Vous avez pris connaissance, à travers les visites de terrain, de l'état des lieux inhérents à la pratique agricole dans l'île. Est-ce que vous estimez qu'il y a un potentiel à même d'inciter à la réflexion, à l'action, et à la participation ?
Je ne peux pas ne pas être sensible au travail formidable que fait votre association (l'Association pour la Sauvegarde de l'Île de Djerba) et à l'effort remarquable que déploient les gens chez qui j'ai perçu une forte détermination. Dans la mesure de mes humbles moyens, j'appuie, j'accompagne, je suggère, on met un plan global de réhabilitation, on œuvre pour la mobilisation des consciences. Quand je vois ici une mobilisation de ce genre, une telle détermination, une telle volonté de bien faire, je suis donc profondément touché et j'ai envie de participer.
Vous êtes l'initiateur de Terre et Humanisme ; à quel effet avez-vous lancé ce mouvement?
Terre et humanisme est une association créée pour le déploiement de l'agroécologie en France et à l'international. Toute l'humanité est à la terre, et personne n'est hors du lien à la terre ; l'Humanisme, c'est comment l'humanité va évoluer avec moins de violence, avec plus de fraternité. Le plus souvent, les gens confondent entre humanisme et humanitaire. Nous ne faisons pas de l'humanitaire, mais de l'humanisme parce que c'est quand il n'y a pas d'humanisme qu'on a besoin d'humanitaire, et si on partageait, si on était sensible les uns et aux autres, on ne créerait pas la misère et des poches de misères qu'il faut ensuite secourir.

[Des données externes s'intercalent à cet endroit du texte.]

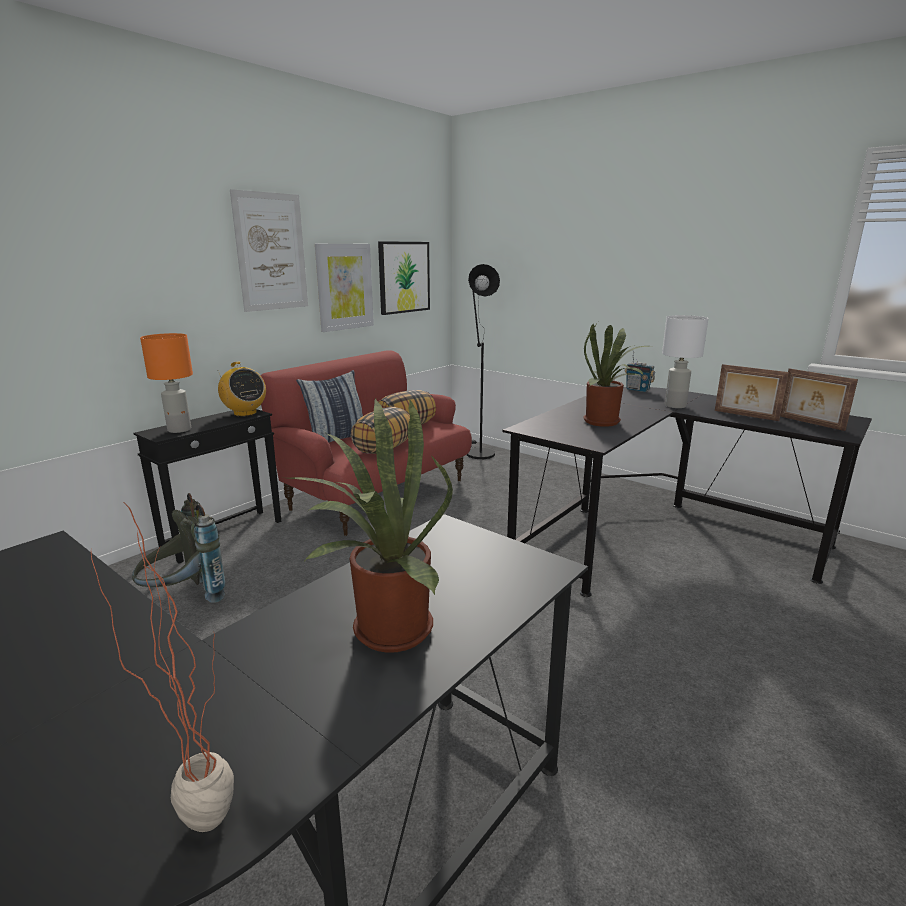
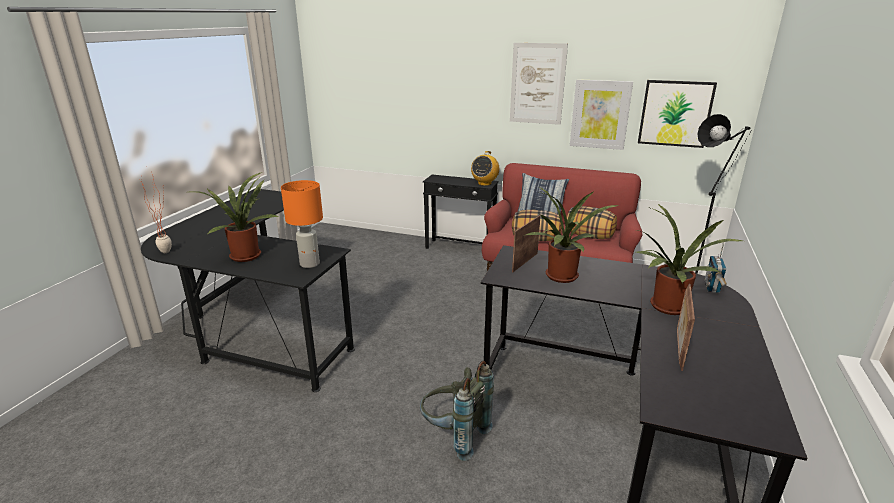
camera: 70 degrees right, 5 degrees up
(180, 429) = (444, 180): orange table lamp -> orange table lamp (310, 264)
(185, 598) = (398, 260): grey backpack -> grey backpack (454, 436)
(675, 406) = (667, 308): white table lamp -> potted plant
(810, 423) = (699, 393): picture frame -> picture frame (524, 262)

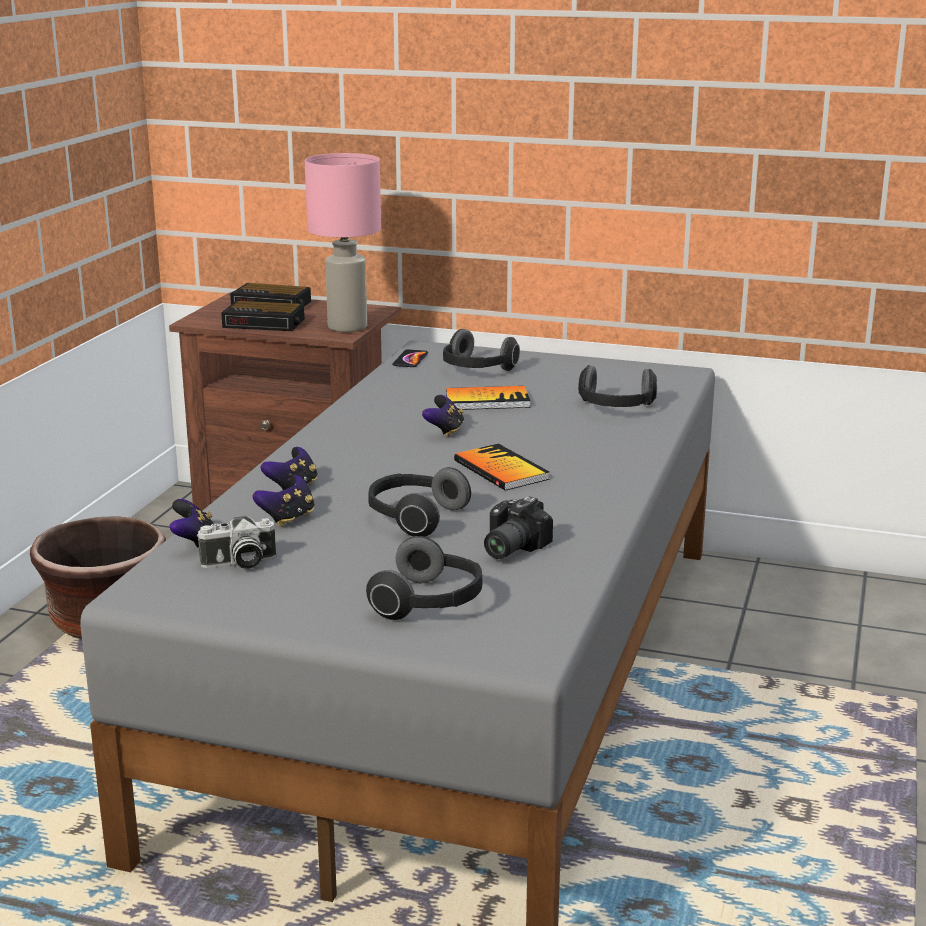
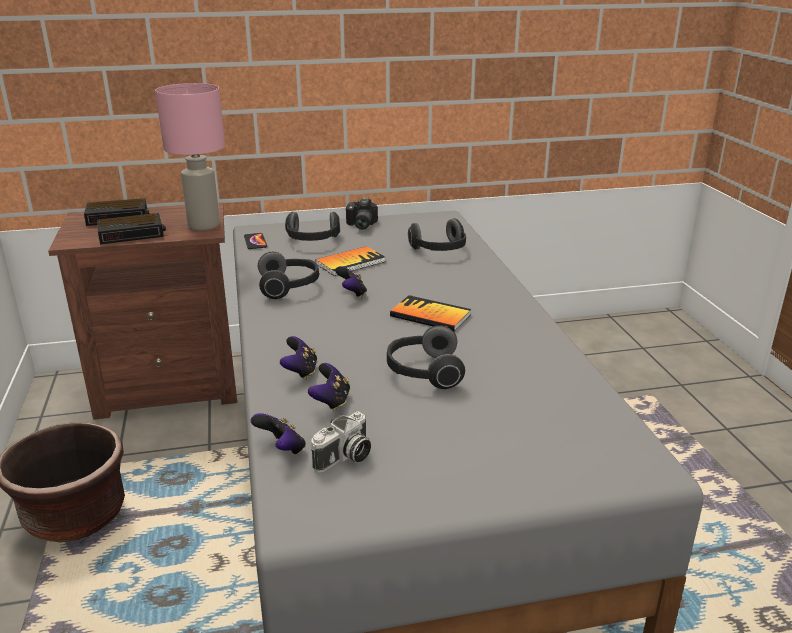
camera: 30 degrees left, 5 degrees up
(430, 603) = (531, 445): headphones -> headphones (289, 287)
(508, 548) = (518, 378): camera -> camera (360, 225)

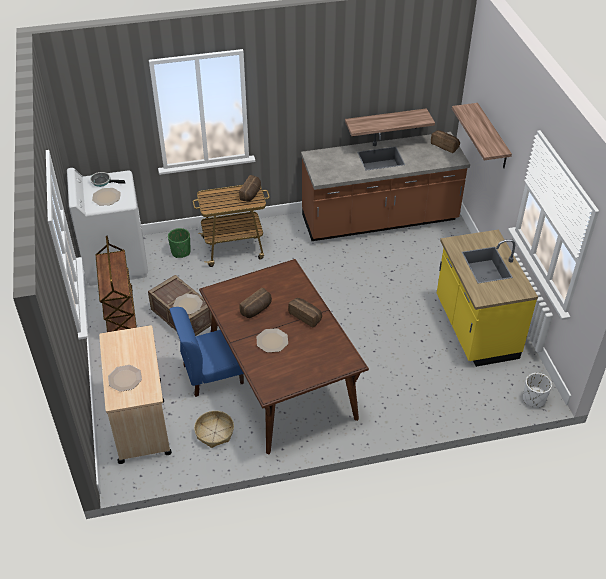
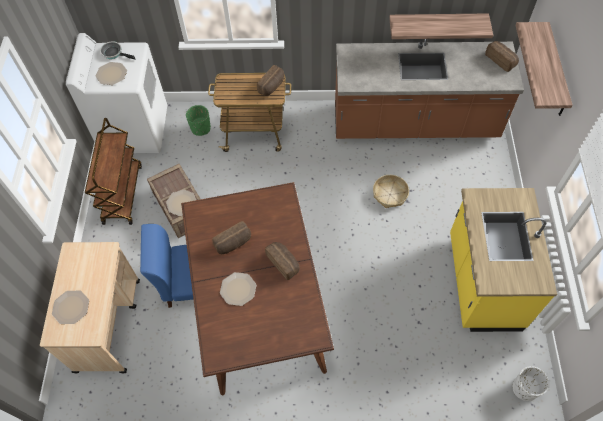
camera: 15 degrees right, 15 degrees up
(215, 432) = (176, 356): basket -> basket (390, 194)

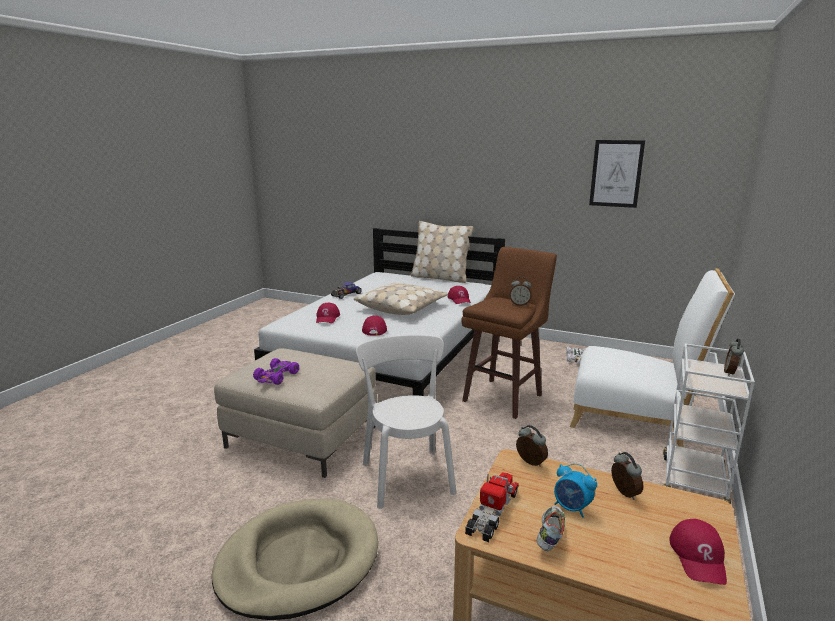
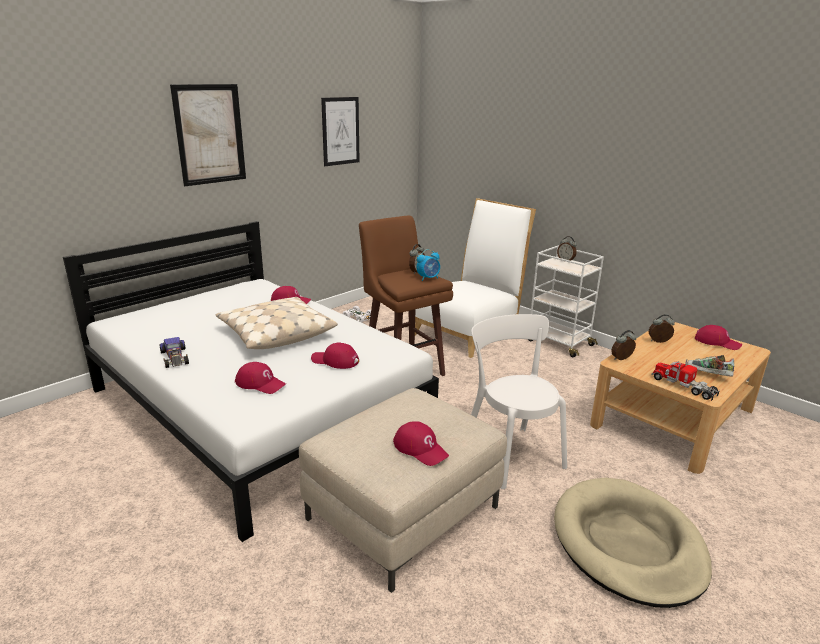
camera: 70 degrees left, 5 degrees up
(276, 377) = (420, 448): purple toy car -> red cap
(406, 474) = (510, 453): white chair -> white chair turned 60 degrees clockwise
(440, 278) = (194, 294): beige pillow -> none
(481, 164) = (210, 134): none -> picture
(572, 508) = (676, 360): alarm clock -> alarm clock (428, 278)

Pour nous, l'humanisme, c'est la démarche par laquelle nous voulons ancrer le plus de fraternité, d'amour entre les gens de façon à éviter les guerres, la violence, les misères.
Terre et humanisme Tunisie, est-ce envisageable ?
Du moment qu'il y a une volonté des gens concernés, et si on considère que c'est une belle initiative et que tout le monde est prêt à la soutenir, je ne peux lui être que favorable, nous amenons ce que nous pouvons en termes de moyens, on crée une synergie entre les différentes associations agissant dans le même sens, qui ont les mêmes idées, les mêmes aspirations, à même de constituer cette structure qui aura l'avantage de mener l'essentiel de leurs actions auprès des paysans dans les villages, de les former, d'être un lieu de rencontre, de concertation. L'association Terre § Humanisme est présente dans plusieurs pays du monde dont cinq en Afrique, et elle souhaite renforcer ses capacités de réponse aux sollicitations extérieures, et c'est à cet effet que s'inscrit mon séjour en Tunisie.